The Thief: A Jew Or A Gentile?

Many have sought to answer the question of whether the thief was a Jew or a gentile (non-Jew).  It may seem at first glance to be somewhat of an irrelevancy, but it turns out to have great significance.  To the question then: was the thief a Jew? At the feast it had become tradition for the governor, who constantly sought to placate the rebellious Jews, to release a Jewish prisoner to them.  When Pilate asked the crowd of Jews that was gathered before him, he only lists two prisoners, Jesus and Barabbas (Mt 27:15-16). The absence of either thief from Pilate’s offer is quite remarkable if there were, in fact, Jews.  Barabbas was a murderer: surely, the crowd would desire to release a thief rather than a murderer? The absence of the thieves from the governor’s offer is confirmation of what we must have already surmised–the thieves were both gentiles.  

Why is it so important that the thief on the cross was a gentile?  If the thief on the cross was not a gentile, then we know that the circumcision made with had was not in the thief–he had never been circumcised.  We also know that when the thief came to the Lord Jesus with his petition that afterwards he did not have any opportunity to be circumcised because the entirety of his walk as a Christian would be lived out on the tree.  Therefore, we conclude that circumcision does not confer the grace of God to any man in and of itself. 

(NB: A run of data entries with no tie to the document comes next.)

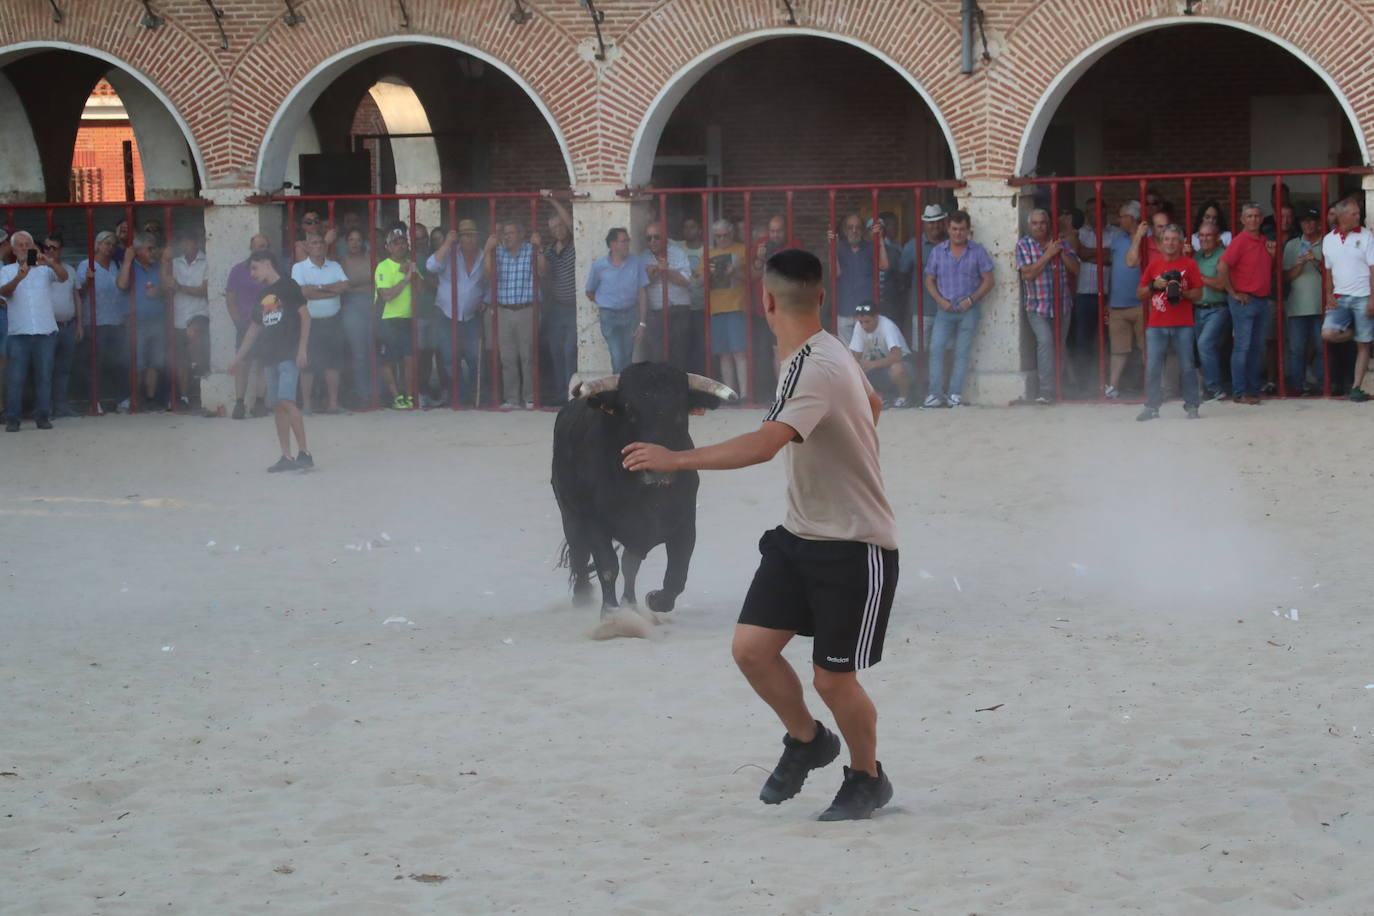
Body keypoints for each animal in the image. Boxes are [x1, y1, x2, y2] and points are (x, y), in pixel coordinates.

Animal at [549, 362, 736, 615]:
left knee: (630, 563)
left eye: (680, 408)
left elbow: (677, 573)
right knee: (579, 554)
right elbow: (607, 566)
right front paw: (611, 613)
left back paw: (630, 602)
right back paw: (582, 596)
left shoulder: (685, 522)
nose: (657, 469)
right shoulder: (593, 522)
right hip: (570, 515)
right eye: (629, 409)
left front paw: (655, 600)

Thomas Aquinas teaches that original sin is remitted in circumcision (ST III 70).  His position quite plainly instructs that the work of circumcision indeed transmits grace ex opere operato.  Insofar as anyone accepts the writing of Thomas Aquinas, they teach that circumcision is a Sacrament.  How can it be, then, that Paul, not one or twice, but three times, says that circumcision is nothing (1 Cor 7:19, Rom 2:25-29, Gal 5:3)?  If circumcision imparts salvation by grace, then we could hardly accept what Paul is teaching in Corinthians or Romans or Galatians! The thief on the cross helps us to see clearly again: he was uncircumcised and was not able to accomplish circumcision before he went to be with the Lord in Paradise.  This confirms for us what the Apostles taught in Acts when a dispute arose concerning circumcision (Acts 15:5). A certain sect claimed that it was necessary to be circumcised to be saved by Jesus. The conclusion of the matter is that a letter to all the churches reads thus: “we gave no such commandment” (Acts 15:24).